I have this Rust program using nom 4.2.2. (I have taken the liberty of expanding the nom parser function.)
extern crate failure;
extern crate nom;
use failure::Error;
use std::fs::File;
use std::io::Read;
fn nom_parser(i: &[u8]) -> ::nom::IResult<&[u8], String, u32> {
{ ::nom::lib::std::result::Result::Ok((i, ("foo".to_owned()))) }
}
fn my_parser(buf: &[u8]) -> Result<(&[u8], String), Error> {
Ok((buf, "foo".to_owned()))
}
fn main() -> Result<(), Error> {
let handler = |mut entries: String| { entries.clear() };
loop {
let mut buf = Vec::new();
File::open("/etc/hosts")?.read_to_end(&mut buf)?;
let res = nom_parser(&buf)?.1;
// let res = my_parser(&buf)?.1;
handler(res);
}
}
Compiling this program with rustc 1.33.0 (2aa4c46cf 2019-02-28)
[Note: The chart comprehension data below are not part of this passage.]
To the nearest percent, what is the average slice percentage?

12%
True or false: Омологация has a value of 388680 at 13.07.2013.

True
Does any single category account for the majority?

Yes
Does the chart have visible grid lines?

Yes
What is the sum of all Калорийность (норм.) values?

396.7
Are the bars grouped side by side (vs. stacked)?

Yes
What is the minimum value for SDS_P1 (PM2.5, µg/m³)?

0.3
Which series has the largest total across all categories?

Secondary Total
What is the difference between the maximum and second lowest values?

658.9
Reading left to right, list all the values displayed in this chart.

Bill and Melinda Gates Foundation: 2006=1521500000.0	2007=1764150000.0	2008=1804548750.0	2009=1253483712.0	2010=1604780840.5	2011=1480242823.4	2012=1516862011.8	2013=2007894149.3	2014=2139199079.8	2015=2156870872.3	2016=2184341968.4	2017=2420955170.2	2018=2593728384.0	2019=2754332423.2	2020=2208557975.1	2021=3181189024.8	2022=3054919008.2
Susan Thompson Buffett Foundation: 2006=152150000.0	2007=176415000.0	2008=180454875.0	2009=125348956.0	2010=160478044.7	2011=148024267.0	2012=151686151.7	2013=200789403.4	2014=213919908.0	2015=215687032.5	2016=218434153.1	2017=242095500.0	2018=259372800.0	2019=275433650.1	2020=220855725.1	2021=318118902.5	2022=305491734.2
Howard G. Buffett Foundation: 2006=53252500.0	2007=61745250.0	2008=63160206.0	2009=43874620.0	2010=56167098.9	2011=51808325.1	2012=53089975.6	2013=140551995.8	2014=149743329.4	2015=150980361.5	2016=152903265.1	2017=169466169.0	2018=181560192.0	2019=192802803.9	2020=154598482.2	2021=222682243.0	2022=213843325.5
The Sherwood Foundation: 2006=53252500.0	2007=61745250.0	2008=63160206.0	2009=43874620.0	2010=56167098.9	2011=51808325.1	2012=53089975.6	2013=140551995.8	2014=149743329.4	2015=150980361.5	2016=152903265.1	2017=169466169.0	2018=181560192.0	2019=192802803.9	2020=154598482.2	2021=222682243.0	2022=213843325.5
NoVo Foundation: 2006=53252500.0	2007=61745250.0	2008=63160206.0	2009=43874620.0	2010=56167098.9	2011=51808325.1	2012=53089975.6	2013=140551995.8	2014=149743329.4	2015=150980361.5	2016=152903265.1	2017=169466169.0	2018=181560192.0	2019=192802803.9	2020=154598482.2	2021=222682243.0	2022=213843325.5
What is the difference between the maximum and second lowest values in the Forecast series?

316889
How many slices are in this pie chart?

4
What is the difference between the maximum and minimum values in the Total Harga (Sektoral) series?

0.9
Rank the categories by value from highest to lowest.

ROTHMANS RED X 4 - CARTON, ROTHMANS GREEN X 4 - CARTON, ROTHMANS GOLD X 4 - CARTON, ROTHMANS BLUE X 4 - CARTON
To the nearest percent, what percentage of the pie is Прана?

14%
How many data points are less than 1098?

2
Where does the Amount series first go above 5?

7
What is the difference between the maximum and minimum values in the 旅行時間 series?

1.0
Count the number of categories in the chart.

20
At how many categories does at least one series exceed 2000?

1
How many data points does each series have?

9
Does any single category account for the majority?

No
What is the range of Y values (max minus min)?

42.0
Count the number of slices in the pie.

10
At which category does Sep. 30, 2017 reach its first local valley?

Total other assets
yields the following issue:
error[E0597]: `buf` does not live long enough
--> nom-parsing/src/main.rs:21:26
|
21 | let res = nom_parser(&buf)?.1;
| -----------^^^^-
| | |
| | borrowed value does not live long enough
| argument requires that `buf` is borrowed for `'static`
...
24 | }
| - `buf` dropped here while still borrowed
Switching to the commented out version of the parser compiles just fine. How are my_parser
and nom_parser
different? Who is borrowing buf? How should I change the program to placate the borrow checker?
let res = nom_parser(&buf)?.1;
^ here
You are using the ?
operator to propagate the error out of main
. The IResult<&[u8], String, u32>
= Result<(&[u8], String), nom::Err<&[u8], u32>>
. So in case of error the &buf
is returned as part of it, so it must stay alive even after main
function exits, but it won't because buf
is local variable inside main
.
In your case the nom_parser
never returns error, but the validation only cares about the types and function signatures.
To fix it, you should process the error somehow before propagating it up. For example:
let res = nom_parser(&buf).map_err(|_| failure::format_err!("Parsing failed!"))?.1;
Note that Err
in the IResult
is not always hard error. It could be nom::Err::Incomplete
, meaning that the parsing may succeed if more data is supplied, or nom::Err::Error
meaning that the input was not matched by the parser (so perhaps another parser in alt!
could succeed), or nom::Err::Failure
, meaning that something went really wrong during parsing. Depending on the situation, you may consider them all as failure, or handle them differently.